Study Design. Retrospective review.
Objective. To evaluate the prevalence of anatomical variations of the vertebral artery at the craniovertebral junction and the posterior arch of the atlas in the US population.
Summary of Background Data. Recent studies from Asia have reported a 5% to 10% prevalence of a persistent first intersegmental vertebral artery and 1% to 2% prevalence of a fenestrated artery. These anomalous vertebral artery courses lie directly over the starting point for atlas lateral mass screw insertion. The relatively high reported prevalence of these anomalies suggests that routine preoperative computed tomographic angiogram be considered prior to upper cervical fixation. We have not observed this anomaly as commonly as reported.
Methods. The authors analyzed the records of 975 patients from a level I trauma center and adjacent university hospital who underwent computed tomographic angiography to evaluate the incidence of anomalous variations in the third segment of the vertebral artery. These results were compared with similar studies performed in Korea and Japan.
Results. The mean age of the patients was 52.9 years. The ethnic distribution of the patients was as follows: 69.3% of the patients were Caucasian, 11% Asian, 10.8% African American, and 6% Hispanic. The prevalence of a persistent intersegmental artery was 0.01% (1/975); a fenestrated vertebral artery was 0.01% (1/975); and origin of a posterior inferior cerebellar artery was 0.4% (4/975). The incidence of these anomalies was significantly lower than those previously published from Korea and Japan.

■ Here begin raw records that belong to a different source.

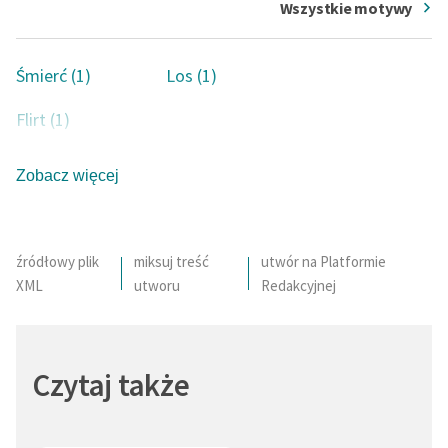
Wszystkie motywy
Śmierć (1)
Los (1)
Flirt (1)
Zobacz więcej
źródłowy plik
miksuj treść
utwór na Platformie
XML
utworu
Redakcyjnej
Czytaj także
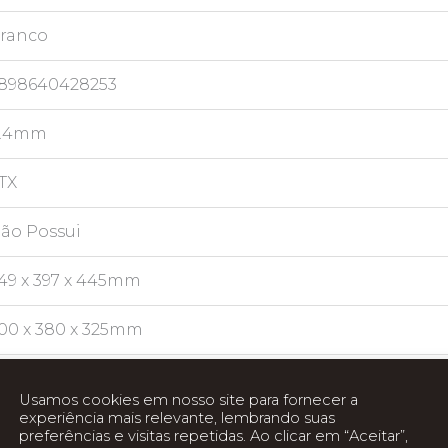
ranco
898640428253
.4mm
TX
ão Possui
49 x 397 x 445mm
00 x 380 x 325mm
473.30.19
Usamos cookies em nosso site para fornecer a
experiência mais relevante, lembrando suas
ull Profile
preferências e visitas repetidas. Ao clicar em “Aceitar”,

Conclusion. Vertebral artery course anomalies in the upper cervical spine were rare (0.42%) in our patient population. This finding contrasts with recent published reports from Asia, citing as high as a 10% rate of vertebral artery presence over the starting point for C1 lateral mass screw insertion. On the basis of the infrequent occurrence of this anomaly, we do not recommend routine computed tomographic angiography when planning upper cervical instrumentation.